Start of Block

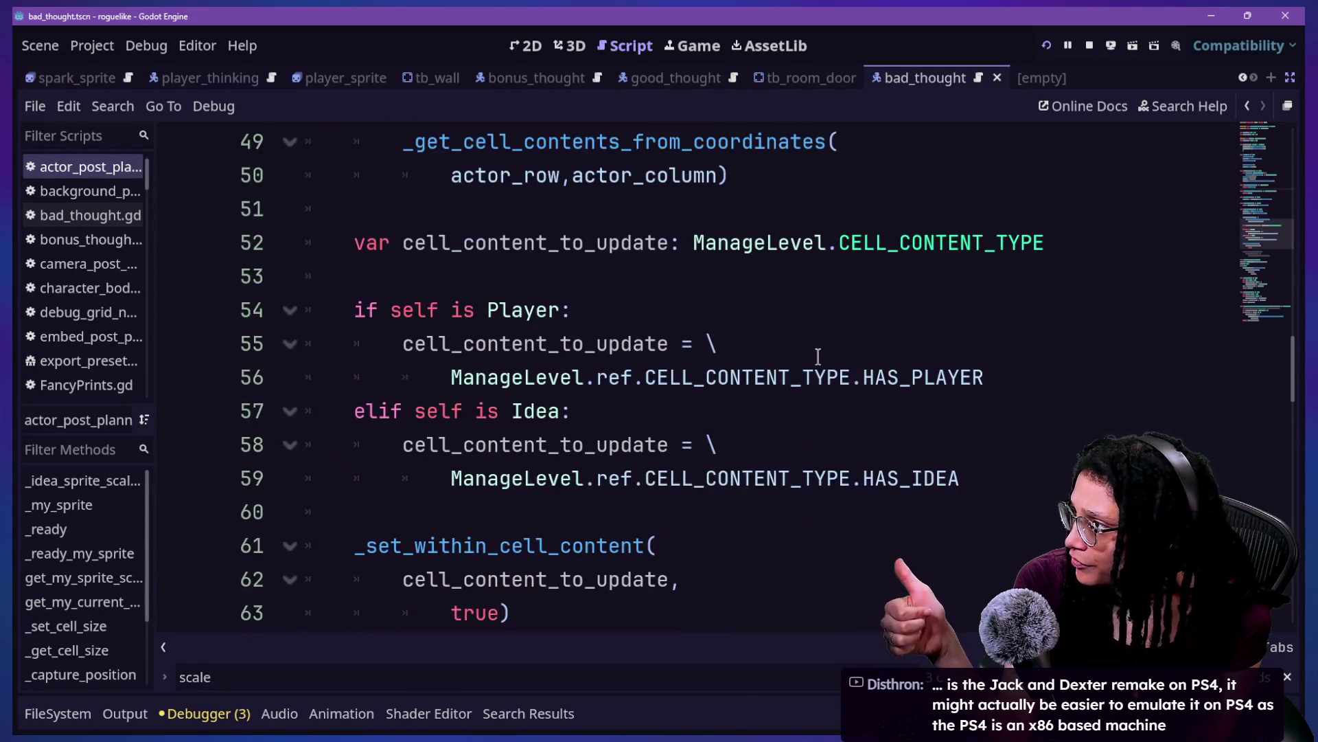
pyautogui.scroll(4, 818, 357)
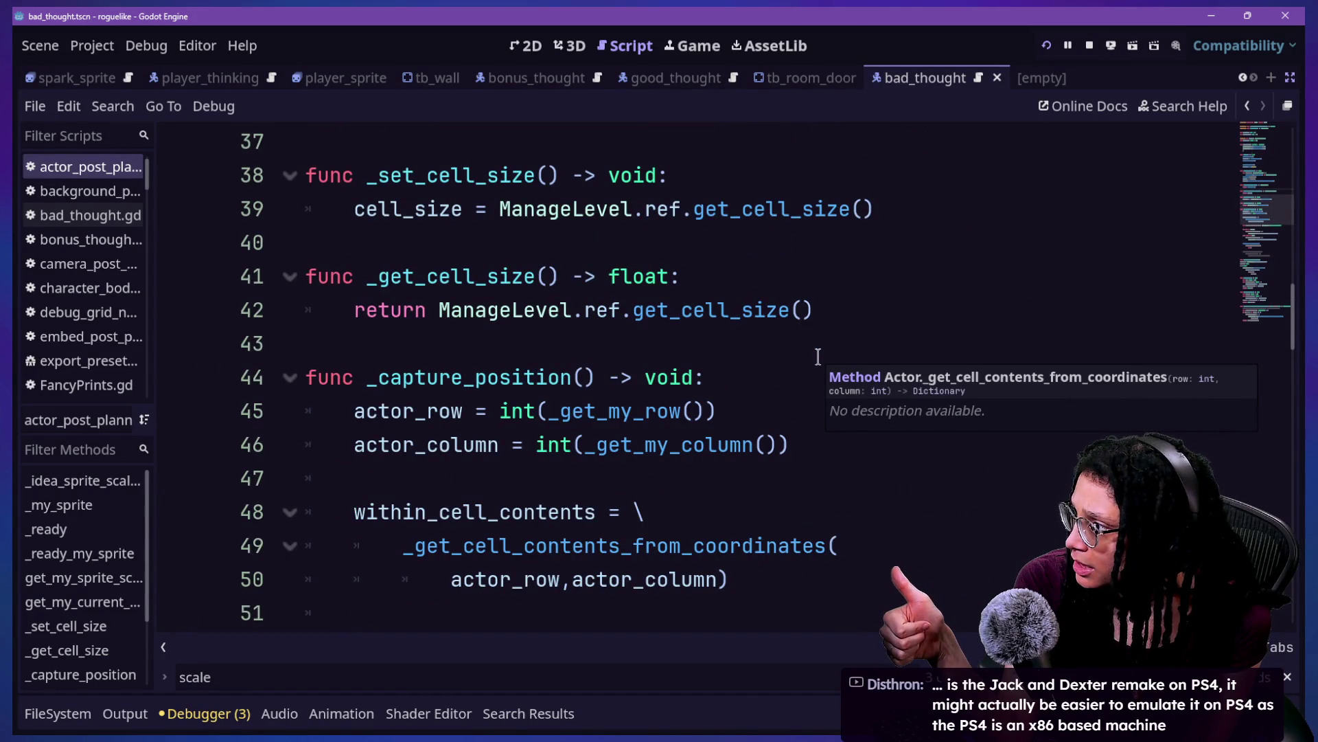
pyautogui.scroll(-4, 818, 357)
# Step: Search the script for get_my to find the sprite getter matches, wrapping to line 32
pyautogui.click(818, 353)
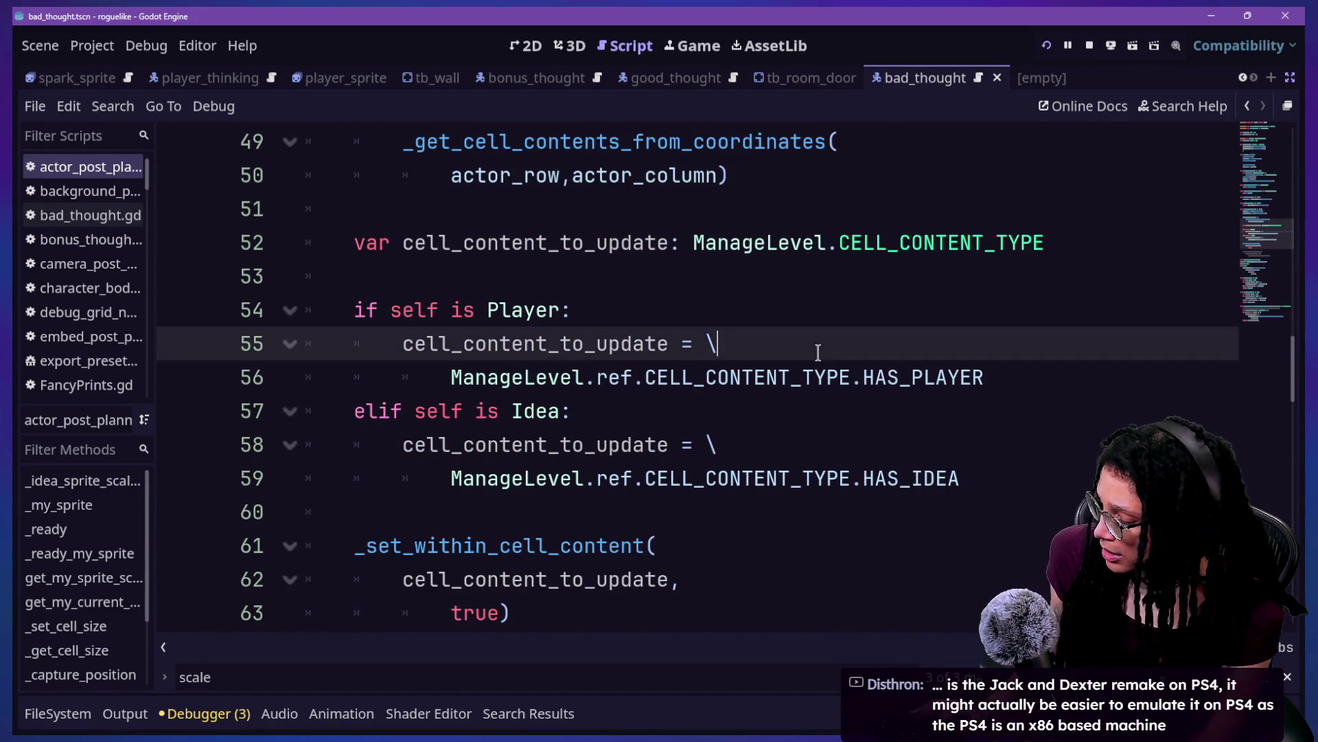
pyautogui.press('ctrl+f')
pyautogui.write('get_my')
pyautogui.press('Return')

End of Block

▶ _Problem statement_: From the first line to the last, repeat the records exactly and skip the pictures.

▶ _Exercise result_:
pyautogui.scroll(4, 818, 357)
pyautogui.scroll(-4, 818, 357)
# Step: Search the script for get_my to find the sprite getter matches, wrapping to line 32
pyautogui.click(818, 353)
pyautogui.press('ctrl+f')
pyautogui.write('get_my')
pyautogui.press('Return')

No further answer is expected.